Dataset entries
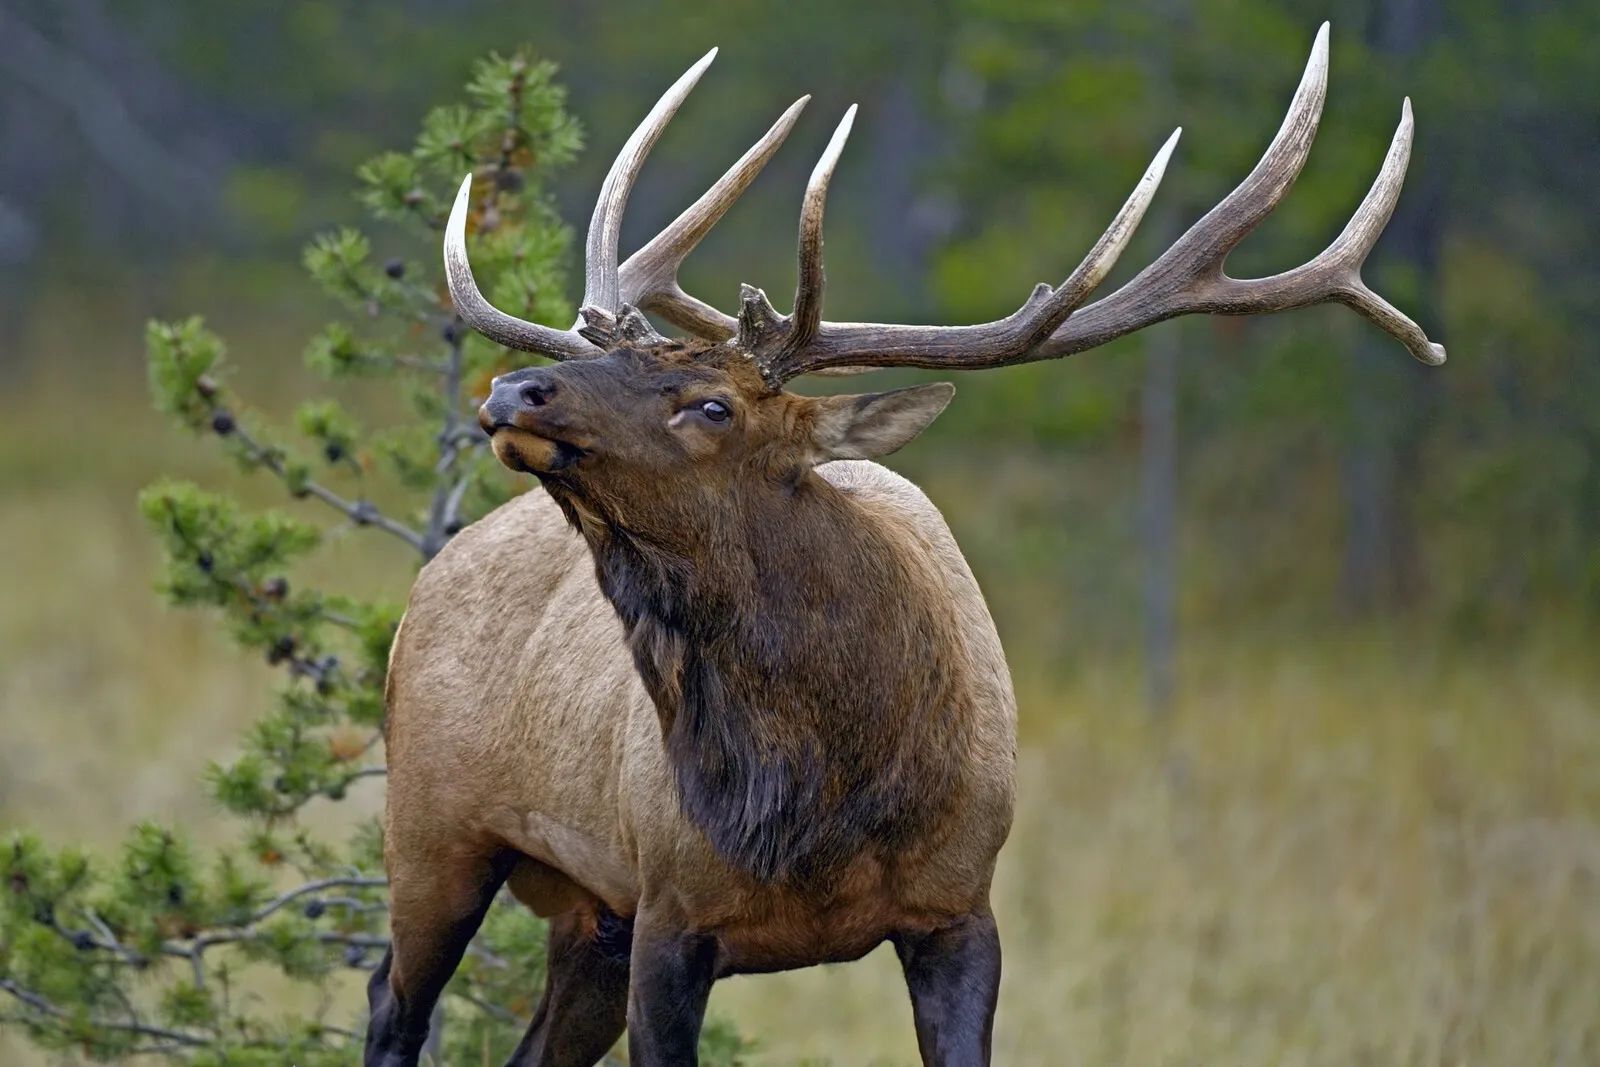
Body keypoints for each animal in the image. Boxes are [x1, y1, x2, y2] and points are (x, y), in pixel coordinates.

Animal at [367, 23, 1443, 1067]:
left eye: (712, 404)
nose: (515, 390)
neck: (826, 800)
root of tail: (432, 575)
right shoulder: (671, 912)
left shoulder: (958, 907)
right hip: (435, 829)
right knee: (390, 1000)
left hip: (586, 911)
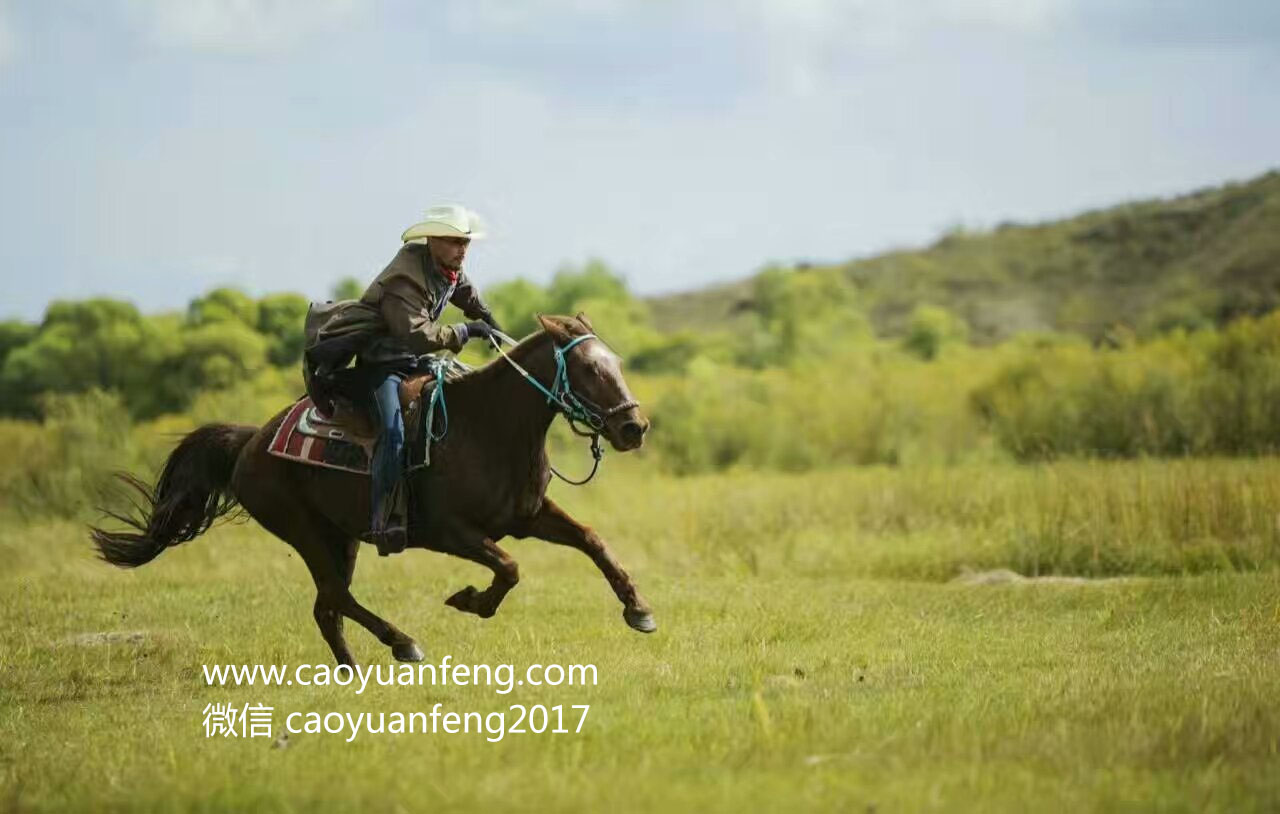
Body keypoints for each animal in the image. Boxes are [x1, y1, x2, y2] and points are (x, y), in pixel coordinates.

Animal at [87, 314, 660, 665]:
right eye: (588, 367)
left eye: (616, 363)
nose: (633, 428)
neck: (489, 426)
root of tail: (250, 441)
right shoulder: (450, 532)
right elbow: (509, 568)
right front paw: (470, 600)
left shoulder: (528, 516)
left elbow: (591, 541)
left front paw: (638, 610)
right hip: (303, 530)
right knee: (335, 596)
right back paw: (403, 643)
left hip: (340, 537)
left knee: (326, 607)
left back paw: (354, 670)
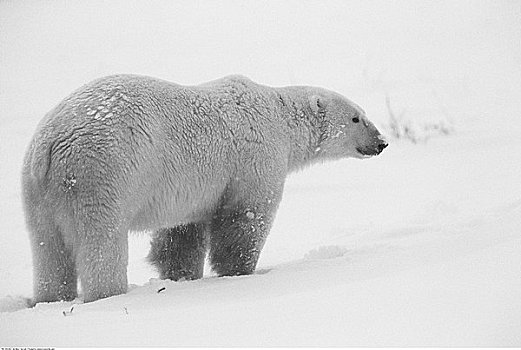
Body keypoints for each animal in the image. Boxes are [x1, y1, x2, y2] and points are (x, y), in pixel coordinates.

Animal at [21, 74, 386, 304]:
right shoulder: (254, 160)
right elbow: (245, 220)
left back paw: (50, 298)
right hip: (102, 174)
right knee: (100, 242)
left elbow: (181, 235)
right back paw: (108, 294)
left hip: (38, 193)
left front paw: (181, 276)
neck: (278, 116)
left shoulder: (192, 189)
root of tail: (52, 143)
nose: (382, 141)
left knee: (48, 248)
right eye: (357, 118)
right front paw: (240, 272)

*WHAT YOU WILL DO*. Word for word, copy out each record; do not include pictures.

*ANSWER BOX*.
Body keypoints for each animal in the image. Boxes are [x1, y1, x2, y2] and points are (x, y), in pixel coordinates.

Animal at [367, 23, 1443, 1067]:
left eye: (712, 404)
nose: (515, 390)
neck: (826, 800)
root of tail: (432, 575)
right shoulder: (671, 912)
left shoulder: (958, 907)
right hip: (435, 829)
right knee: (390, 1000)
left hip: (586, 911)
Body keypoints for each animal in the image. Boxes are [x1, y1, x2, y2] and points are (x, y), in pixel coordinates.

Animal at [87, 314, 660, 665]:
right eye: (588, 367)
left eye: (616, 363)
nose: (633, 428)
neck: (489, 426)
root of tail: (250, 441)
right shoulder: (450, 532)
right elbow: (509, 568)
right front paw: (470, 600)
left shoulder: (528, 516)
left elbow: (591, 541)
left front paw: (638, 610)
right hip: (303, 530)
right knee: (335, 596)
right back paw: (403, 643)
left hip: (340, 537)
left knee: (326, 607)
left back paw: (354, 670)
Body keypoints for each animal in the image. Boxes are [x1, y1, x2, y2] and points are (x, y), in pixel coordinates.

Animal at [21, 74, 386, 304]:
right shoulder: (254, 160)
right elbow: (245, 220)
left back paw: (50, 298)
right hip: (102, 174)
right knee: (100, 242)
left elbow: (181, 235)
right back paw: (108, 294)
left hip: (38, 193)
left front paw: (181, 276)
neck: (278, 116)
left shoulder: (192, 189)
root of tail: (52, 143)
nose: (382, 141)
left knee: (48, 248)
right eye: (357, 118)
right front paw: (240, 272)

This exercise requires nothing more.